This blog occasionally touches on the border between PR and journalists, usually when PR start approaching blogs and bloggers. But my perspective is on how PR folks connect, or misconnect, with journalists. And I notice that PR folk often misfire on one key issue: how to present their credentials to journalists.
It’s like this: Journalists, especially those of us who pride ourselves (foolishly and mistakenly, probably) on developing story ideas ourselves rather than being spoon-fed them, hate being told by a PR contact of the long line of other publications, journalists or colleagues that she or he has previously had dealings with. For me there’s no bigger turn-off.
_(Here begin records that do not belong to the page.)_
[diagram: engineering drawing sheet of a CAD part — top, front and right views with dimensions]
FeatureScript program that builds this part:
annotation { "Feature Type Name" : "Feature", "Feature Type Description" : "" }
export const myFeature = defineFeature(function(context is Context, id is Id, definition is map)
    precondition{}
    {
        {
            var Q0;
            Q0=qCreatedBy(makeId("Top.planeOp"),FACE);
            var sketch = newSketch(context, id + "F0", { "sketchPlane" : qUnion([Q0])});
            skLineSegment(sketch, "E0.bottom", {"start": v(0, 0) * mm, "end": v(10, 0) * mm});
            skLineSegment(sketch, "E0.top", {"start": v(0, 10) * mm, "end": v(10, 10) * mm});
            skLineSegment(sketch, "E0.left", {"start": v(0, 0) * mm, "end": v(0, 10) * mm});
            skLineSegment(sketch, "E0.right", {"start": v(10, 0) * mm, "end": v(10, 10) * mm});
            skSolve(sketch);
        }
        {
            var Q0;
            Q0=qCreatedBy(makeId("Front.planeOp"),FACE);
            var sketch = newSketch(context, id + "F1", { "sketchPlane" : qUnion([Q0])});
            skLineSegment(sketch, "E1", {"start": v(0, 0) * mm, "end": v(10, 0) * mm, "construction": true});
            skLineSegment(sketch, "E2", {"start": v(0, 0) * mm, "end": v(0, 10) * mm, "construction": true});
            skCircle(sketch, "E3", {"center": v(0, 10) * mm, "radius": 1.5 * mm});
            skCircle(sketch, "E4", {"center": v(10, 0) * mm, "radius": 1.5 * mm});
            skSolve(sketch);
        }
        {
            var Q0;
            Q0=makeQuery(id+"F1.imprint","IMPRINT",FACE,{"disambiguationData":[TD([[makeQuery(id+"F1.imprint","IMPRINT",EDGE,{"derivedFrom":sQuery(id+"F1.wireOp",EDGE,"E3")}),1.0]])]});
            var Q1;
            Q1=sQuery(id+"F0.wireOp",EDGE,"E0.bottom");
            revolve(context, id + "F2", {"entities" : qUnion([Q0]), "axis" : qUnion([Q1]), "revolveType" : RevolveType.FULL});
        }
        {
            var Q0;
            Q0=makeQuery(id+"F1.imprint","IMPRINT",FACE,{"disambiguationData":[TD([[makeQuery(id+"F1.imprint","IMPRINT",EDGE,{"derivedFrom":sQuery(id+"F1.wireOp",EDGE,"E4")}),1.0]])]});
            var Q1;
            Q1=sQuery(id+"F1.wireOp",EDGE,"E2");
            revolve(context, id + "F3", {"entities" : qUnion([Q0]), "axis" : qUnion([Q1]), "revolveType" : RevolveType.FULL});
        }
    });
It’s a simple thing: We like to think we were there first. If a PR person says, ‘glad you called! We can send you clippings that have appeared in [insert names of rival publications here].’ Or ‘glad you called! I know [insert name of journalist’s colleague here] very well, and was actually pitching this very story to them last week.’ Or ‘glad you called. We have been a regular source for your publication.’ Or ‘glad you called. We think you should write about us. Everyone else has’. All this means is that I as a journalist am not plotting any interesting new path, but have just stumbled on someone else’s patch, be it a colleague’s or a rival publication’s. I don’t want to know that. I want to feel I’m breaking new ground.
Advice to PR: Treat every journalist as if they operate in a bubble, independently of everyone else in their profession. At least initially. Of course, if your company has just been written up in a rival publication, or the journalist’s own, it’s better to tell them about it, but don’t expect it to be good news. They’ll thank you, and probably leave the story alone for a while, or try to find a different angle. Everyone hates getting to a source late, however mundane the story may appear.
However much the phrase is used, there’s no such thing as a pack of journalists. We hunt alone, although, if we happen to be camped outside your door, it may not always look like it.